Peggy McIntosh, a Harvard graduate and professor of
women’s studies, was one of the first to publish on white privilege. She wrote
in a 1988 paper that her privilege had made her an oppressor, and lamented that
her “schooling gave [her] no training in seeing [herself] as an oppressor, as
an unfairly advantaged person.” Being white not only benefited her group, she
argued, it oppressed other races, as evidenced by the fact, for example, that
she could “talk with my mouth full and not have people put this down to [her]
race.” Such privilege, she argues, “simply confers dominance, gives permission
to control.” She alludes to the notion of hierarchy as oppressive but then
offers no solution, except to urge white people to feel guilty.
Peterson mocked this paper last year during a lecture for
the University of British Columbia Free Speech Club. He said McIntosh’s list of
46 privileges enjoyed by white people could apply to different groups of people
in different countries, which means that privilege doesn’t have anything to do
with being white or even with race but with being wealthy or being the
majority. He argued further during his Queen’s lecture that the radical Left
has yet to realize that their insistence on dealing with groups, instead of
individuals, will leave them in the comedic position of dividing their group
identities continually (as in the case of the LGBT community, who continue to
add letters to their acronym) until they finally arrive at the individual, the
ultimate minority.
“It turns out we don’t fit into one group, any of us, we
fit into multiple groups and it’s not obvious at all which groups should be of
paramount importance,” he said, noting that people can be divided by race,
ethnicity, gender, socioeconomic class, intelligence, personality, etc. The
individual is the most important entity, he argued. When group-identity
politics disappears, we “meet soul to soul, so to speak, and we meet in a
situation where we hold sole responsibility for our actions.” Meeting the
individual as an individual and not as a member of a certain group will allow
for real multiculturalism, instead of the great danger of tribalism, he said.

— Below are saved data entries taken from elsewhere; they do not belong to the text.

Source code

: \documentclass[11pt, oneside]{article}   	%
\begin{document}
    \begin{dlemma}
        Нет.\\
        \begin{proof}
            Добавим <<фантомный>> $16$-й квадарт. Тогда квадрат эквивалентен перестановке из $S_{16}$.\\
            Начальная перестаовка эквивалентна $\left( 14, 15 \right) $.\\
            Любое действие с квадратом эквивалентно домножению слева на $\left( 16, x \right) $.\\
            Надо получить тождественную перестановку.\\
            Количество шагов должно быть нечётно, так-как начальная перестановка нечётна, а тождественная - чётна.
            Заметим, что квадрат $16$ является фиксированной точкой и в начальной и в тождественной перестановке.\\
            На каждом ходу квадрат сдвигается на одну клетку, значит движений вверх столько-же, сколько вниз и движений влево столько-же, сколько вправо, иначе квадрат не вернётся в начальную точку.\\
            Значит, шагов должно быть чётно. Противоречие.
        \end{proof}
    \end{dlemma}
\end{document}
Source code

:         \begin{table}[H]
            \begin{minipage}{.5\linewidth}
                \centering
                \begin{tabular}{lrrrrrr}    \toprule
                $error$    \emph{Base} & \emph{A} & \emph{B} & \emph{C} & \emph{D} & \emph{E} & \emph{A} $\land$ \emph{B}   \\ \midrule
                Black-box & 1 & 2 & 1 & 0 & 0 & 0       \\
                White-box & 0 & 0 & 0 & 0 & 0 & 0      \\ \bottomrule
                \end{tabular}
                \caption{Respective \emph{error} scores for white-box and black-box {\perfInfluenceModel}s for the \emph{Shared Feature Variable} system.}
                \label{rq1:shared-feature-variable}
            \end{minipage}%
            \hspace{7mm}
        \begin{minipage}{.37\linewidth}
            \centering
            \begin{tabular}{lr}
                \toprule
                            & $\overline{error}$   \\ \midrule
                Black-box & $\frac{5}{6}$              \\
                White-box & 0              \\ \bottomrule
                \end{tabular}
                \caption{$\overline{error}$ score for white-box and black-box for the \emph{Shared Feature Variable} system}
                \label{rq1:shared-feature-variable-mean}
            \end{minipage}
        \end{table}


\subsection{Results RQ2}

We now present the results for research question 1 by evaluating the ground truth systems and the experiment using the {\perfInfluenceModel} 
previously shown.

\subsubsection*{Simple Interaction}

Peterson not only rejects the notion of white privilege
but finds in it a logic that can be used to justify violence against the
supposed oppressor group. His main problem with it (and with many similar
inventions) lies in his belief that the individual, and not the group, should
carry guilt; anything else, he argues, is racism. “The idea that you can target
an ethnic group with a collective crime, regardless of the specific innocence
or guilt of the constituent elements of that group — there is absolutely
nothing that’s more racist than that. It’s absolutely abhorrent,” he said.

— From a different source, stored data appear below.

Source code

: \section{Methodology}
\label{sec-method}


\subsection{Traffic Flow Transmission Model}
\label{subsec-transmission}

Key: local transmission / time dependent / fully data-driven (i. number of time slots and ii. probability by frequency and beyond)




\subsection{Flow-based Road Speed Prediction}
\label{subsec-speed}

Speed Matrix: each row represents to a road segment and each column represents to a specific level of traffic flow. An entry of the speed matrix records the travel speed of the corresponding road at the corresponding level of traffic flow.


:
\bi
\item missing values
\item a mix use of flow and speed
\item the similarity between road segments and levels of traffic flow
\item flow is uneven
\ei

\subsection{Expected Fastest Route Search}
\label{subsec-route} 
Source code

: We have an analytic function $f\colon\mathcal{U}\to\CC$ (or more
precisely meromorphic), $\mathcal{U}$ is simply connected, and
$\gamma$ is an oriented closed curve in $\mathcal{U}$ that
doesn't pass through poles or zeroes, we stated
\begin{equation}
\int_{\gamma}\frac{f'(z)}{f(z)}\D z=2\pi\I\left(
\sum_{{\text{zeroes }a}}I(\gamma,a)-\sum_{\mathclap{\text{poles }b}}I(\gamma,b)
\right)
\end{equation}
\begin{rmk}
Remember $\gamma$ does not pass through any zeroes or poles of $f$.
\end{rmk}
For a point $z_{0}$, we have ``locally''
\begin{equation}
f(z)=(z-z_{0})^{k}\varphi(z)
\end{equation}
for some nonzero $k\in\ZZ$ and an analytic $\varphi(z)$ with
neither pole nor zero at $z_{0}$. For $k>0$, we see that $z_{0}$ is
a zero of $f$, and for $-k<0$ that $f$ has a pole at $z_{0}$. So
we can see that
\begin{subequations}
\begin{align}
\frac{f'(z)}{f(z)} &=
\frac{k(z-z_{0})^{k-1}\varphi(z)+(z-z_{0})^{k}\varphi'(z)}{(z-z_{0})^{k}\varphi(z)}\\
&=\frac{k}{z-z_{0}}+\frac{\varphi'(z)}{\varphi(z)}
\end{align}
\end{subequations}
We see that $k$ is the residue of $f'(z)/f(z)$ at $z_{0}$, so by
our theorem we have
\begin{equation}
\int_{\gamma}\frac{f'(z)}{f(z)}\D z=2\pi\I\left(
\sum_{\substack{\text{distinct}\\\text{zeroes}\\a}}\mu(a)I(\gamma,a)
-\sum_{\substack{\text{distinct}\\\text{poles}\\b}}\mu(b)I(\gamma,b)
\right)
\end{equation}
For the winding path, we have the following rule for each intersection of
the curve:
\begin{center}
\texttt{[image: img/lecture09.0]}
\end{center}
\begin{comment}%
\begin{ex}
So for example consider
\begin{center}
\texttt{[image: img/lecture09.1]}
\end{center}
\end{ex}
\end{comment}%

He argues that the victim-status mentality can lead (and
often has led) to genocide. He refers to the treatment of the so-called kulaks
in the Soviet Union in the 1920s: “They were the most productive element of the
agricultural strata in Russia. And they were virtually all killed, raped, and
robbed by the collectivists who insisted that because they showed signs of
wealth, they were criminals and robbers.”
Still, Peterson doesn’t let anyone off the hook. He
acknowledges that those who enjoy wealth today have come by it largely as a
consequence of “historical catastrophe” — a reality that should motivate you to
“work to deserve” these privileges, which will in turn make the world a better
place for everyone. (He does, after all, have a penchant for telling people to
grow the hell up and take responsibility.) “But not necessarily [because] you
are any more guilty personally — you’re guilty as hell personally! — but so is
everyone else. That’s the critical thing. So is everyone else.”
During the Q&A portion of a lecture Peterson gave in
Los Angeles in January, a man in the crowd asked how Peterson responds to those
who say he is starting a cult. His short answer summed up his philosophy
nicely: “Can you have a cult of individuals?”